‘That moment you look down at your phone could be the moment something absolutely tragic happens’
By Mark Squibb / September 8, 2023
The Town of Conception Bay South and the Royal Newfoundland Constabulary are reminding drivers to slow down as children head back to school this week.
“This is one of the most exciting times of the year for families and young children around our province and indeed here in Conception Bay South,” said Mayor Darrin Bent at a joint press event held in conjunction with the RNC at St. George’s Elementary in Long Pond on Tuesday. “And we want to remind everyone how important safety in our school zones is throughout our entire community.”
Bent highlighted a number of traffic calming measures council has undertaken in recent years, particularly those in and around school zones, such as reducing speed limits in school zones from 50 kilometres an hour to 30 kilometres an hour, a move council approved back in August of 2022.
When asked, Bent said the reduction has been effective in curbing speeding, though he admits that no traffic calming measure short of physically slowing people’s vehicles down for them, is perfect.
“We have a lot of great residents that I know who go into those zones and they’re doing 30, and everyone around them slows down,” said Bent. “So, when you get one person doing it, everyone around them does it.”
Bent said the Town has spent $27 million since 2018 to improve roads throughout the community and to create sidewalks in school zones. Currently, sidewalks are being installed near Topsail Elementary School.
He added the Town has employed other traffic calming measures in recent years, such as speed humps, digital feedback signs, and other signage, to encourage traffic safety.
With school back in session, he encouraged folks to leave home a little earlier in the mornings to give themselves plenty of time to get where they need to go, and to be vigilant and aware of their surroundings, especially in school zones.
Bent also noted that while he is glad the provincial government has begun to phase out it’s 1.6 kilometre busing rule, which forced children who lived less than 1.6 kilometres (or a mile if you prefer) from school to walk or find an alternative route, many students in CBS will still have to abide by the old rule until at least next year.
Cst. James Cadigan, meanwhile, assured parents that the RNC would have a police presence in school zones throughout its jurisdiction. He also encouraged people to call the police if they have concerns or if they witness dangerous driving firsthand.
“Traffic safety is the responsibility of all of us in the community,” said Cadigan. “And it’s important for students to recognize that there are practises to promote their safety.”
He encouraged students to make eye-contact with drivers that have stopped for them to cross the road.

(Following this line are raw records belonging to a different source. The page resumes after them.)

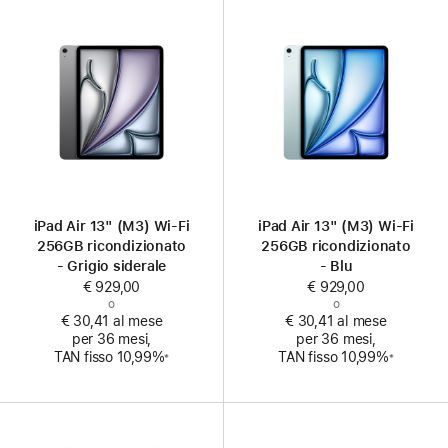
iPad Air 13" (M3) Wi‑Fi
iPad Air 13" (M3) Wi‑Fi
256GB ricondizionato
256GB ricondizionato
- Grigio siderale
- Blu
€ 929,00
€ 929,00
o
o
€ 30,41 al mese
€ 30,41 al mese
per 36 mesi,
per 36 mesi,
Nota
Nota
TAN fisso 10,99%
TAN fisso 10,99%
※
※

When getting on the bus, he advised students to ensure the bus has come to a complete stop and the doors have been opened before approaching it.
He also asked that drivers be aware of their surroundings and not drive distracted.
“That moment you look down at your phone could be the moment something absolutely tragic happens,” said Cadigan. “And that time you will never get back.”
CBS is home to nine schools, five of which are elementary schools, and roughly 4,500 students.